Sometimes we like to ignore what we see because the implications of what is shown are not considered or accounted for. I live near Mt. St. Helens. Catastrophe happens and it happens dramatically. What you say could not happen in 6,000 years could actually happen in 1 year. We've seen evidence of this. But let us not trust our eyes, especially if what they show us conforms to what we read in the Word of Truth, right?

~Sparrow
 
A global flood and Jonah and the whale were two of the biggest obstacles for me to become a Christian. I wanted eternal life so I accepted these stories as figurative not literal.
What changed my way of thinking was Matt 24:37
But as the days of Noah were, so also will the coming of the Son of Man be. 38 For as in the days before the flood, they were eating and drinking, marrying and giving in marriage, until the day that Noah entered the ark.
It occurred to me I would be calling Jesus, the very person I was relying on for salvation, mistaken. I would have to face him one day and say, we'll perhaps you meant to say like an ark or partial flood, or even easier to accept, someone else attributed that to you Lord because surely that is not what you meant for us to believe.
Sine Jesus specifically mentions an ark and Jonah, I accept these as literal events based on faith. Sure, it helps sea creature fossils in the Andes and other mountains but the bottom line is these events are hard to believe. Then again so is the resurrection. It seemed wrong to me I would be willing to accept what Jesus did to avoid hell, yet reject what he said to avoid looking silly. Call me silly then because I believe it, even if I can't fully explain it.
 
When I read Matthew 24 and then encounter verses 37 and 38 I hear Jesus basically saying that nobody knows when the end will come. We will continue living our lives as we always do ignoring the warnings until things suddenly change just as it did when the flood came. People didn't heed Noah's warning and kept about their business as usual until one day they found themselves desperately trending water and then it was too late.
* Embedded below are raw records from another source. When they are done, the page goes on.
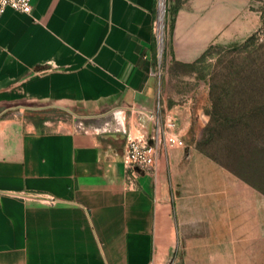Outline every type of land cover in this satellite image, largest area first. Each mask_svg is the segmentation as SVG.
<instances>
[{
    "label": "crops",
    "instance_id": "1",
    "mask_svg": "<svg viewBox=\"0 0 264 264\" xmlns=\"http://www.w3.org/2000/svg\"><path fill=\"white\" fill-rule=\"evenodd\" d=\"M212 1H182L170 58L223 39ZM33 2L0 17V264H173L180 243L187 264H264V193L196 147L201 103L159 100L157 0ZM157 110L185 146L131 168Z\"/></svg>",
    "mask_w": 264,
    "mask_h": 264
},
{
    "label": "rangeland",
    "instance_id": "2",
    "mask_svg": "<svg viewBox=\"0 0 264 264\" xmlns=\"http://www.w3.org/2000/svg\"><path fill=\"white\" fill-rule=\"evenodd\" d=\"M171 2L172 0L164 2V48L161 55L158 50L156 51L153 67L154 76L158 81L157 95L161 102L165 98L169 105L187 104L194 108L201 103L200 106L208 116L205 128L210 126V131L205 135L203 133L198 138V142H201L202 148L221 157L222 145L227 137H234L236 130L241 127H264V122L260 119H250L243 115V107L252 96L257 104L264 101V85L260 79H257V84L254 85L255 93L229 92V82L234 78V75L229 73L230 69L235 70L248 62H258L264 59V0H213L211 2L210 9L215 5L223 8L225 26L218 29L217 37L225 35L223 39L212 43L222 45L223 48L216 47L207 61L200 64L204 69L198 71L193 69L192 62L187 63L169 57L168 40L173 11L171 9L169 15L167 9ZM253 34H256V39L247 49L258 48V52L248 54L245 50L239 55L238 50L233 46L244 44L246 39ZM205 73H209L206 78L203 77ZM261 75L264 77V71ZM210 83L217 86L216 93L211 89ZM53 111L57 112L58 109H53ZM185 250V244L180 243L173 264H187L189 256H185ZM191 257L190 264H201V256H194L197 259L193 261Z\"/></svg>",
    "mask_w": 264,
    "mask_h": 264
},
{
    "label": "trees",
    "instance_id": "3",
    "mask_svg": "<svg viewBox=\"0 0 264 264\" xmlns=\"http://www.w3.org/2000/svg\"><path fill=\"white\" fill-rule=\"evenodd\" d=\"M182 1L183 0H172L167 9L169 15L171 9L173 11V17L170 24L171 29L174 27L175 16L181 8ZM254 39H256V34H253L246 39L244 44L235 45L233 48L238 50L237 53L239 55L244 53L245 50L248 54L258 52V48L255 50L247 49ZM216 47L219 49L223 48L222 45H210L198 59L192 62L193 69L196 71L204 69L200 64L207 61L208 57L213 54V50ZM263 71L264 59L258 62H248L241 67H237L235 70L230 69L229 73L234 75V78L229 82V92L232 91V93L237 94L255 93L254 85L257 84V79H260L262 85H264V77L261 75ZM207 75H209V73L203 74V77L206 78ZM210 86L216 93L217 86L213 83H210ZM243 111V115L247 116V118H258L261 122H264V101L261 104H257L255 98L252 96L243 107ZM238 121L240 122L241 119ZM209 131L210 126H207L204 130V135L209 133ZM196 147L223 165L229 171L238 175L264 193V127H241V129L236 130L234 137H227L226 142L222 145L221 157L202 148L201 142L197 141Z\"/></svg>",
    "mask_w": 264,
    "mask_h": 264
},
{
    "label": "built area",
    "instance_id": "4",
    "mask_svg": "<svg viewBox=\"0 0 264 264\" xmlns=\"http://www.w3.org/2000/svg\"><path fill=\"white\" fill-rule=\"evenodd\" d=\"M160 5L161 0H158L157 17L154 21V34L159 55L164 48V23L162 32L160 30ZM7 7H12L18 11L25 13H32L34 9L33 0H0V17L2 12ZM153 122L151 132V142L145 138L129 137L126 143V164L131 167L153 168L156 166L160 146L164 142L168 147H182L185 146V141L172 131L178 122V117L175 113L163 114L161 110H157L150 114Z\"/></svg>",
    "mask_w": 264,
    "mask_h": 264
},
{
    "label": "bare ground",
    "instance_id": "5",
    "mask_svg": "<svg viewBox=\"0 0 264 264\" xmlns=\"http://www.w3.org/2000/svg\"><path fill=\"white\" fill-rule=\"evenodd\" d=\"M164 2L165 0H161V5H160V30L162 32V26H163V20H164Z\"/></svg>",
    "mask_w": 264,
    "mask_h": 264
}]
</instances>
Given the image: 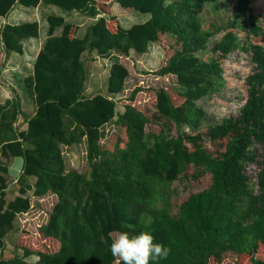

We too must listen to the warning, put our faith in Jesus Christ, and be ready.
 
Part of the unwillingness that is found today stems from the fact that the Bible speaks about God being directly interactive with His Creation. The ages of men changed then too. It's not just about a "flood story". It's about God Himself and His actions.

That stumbles some right at the start. But if we think that's a stumbler, just wait until Jesus returns. The Bible speaks the truth about that too. Those who are willingly ignorant of the fact that God has indeed judged the world shall likely be the very ones that call out to the mountains that they might be covered and not have to face Jesus, the Son of the Eternal God, especially in the light of what they think He has in store for them.

Although the thought of the Judgment of God is indeed scary (even for the most 'holy') it is better to go willingly and ask for this, knowing that Judgment comes first to the House of God. "Spare yourself the terror," is one thought.

Cordially,
Sparrow
 
It's not deceit. It literature. Jesus spoke in parables. Are those literal too?

I won't look at God's creation and say 'no it cannot be'. Instead I understand that it's the mechanism by which God works. If some form of evolution is how we developed, I'd like to tell God that he's very clever. I see nothing diminishing God's power to see his will manifest over millions of years.

It's the same with the flood. It doesn't have to be literal to speak about God's character and human nature.
if the first chapters of genesis is a parable then satan, sin and so forth is just a story and we are meant to be evil by gods design.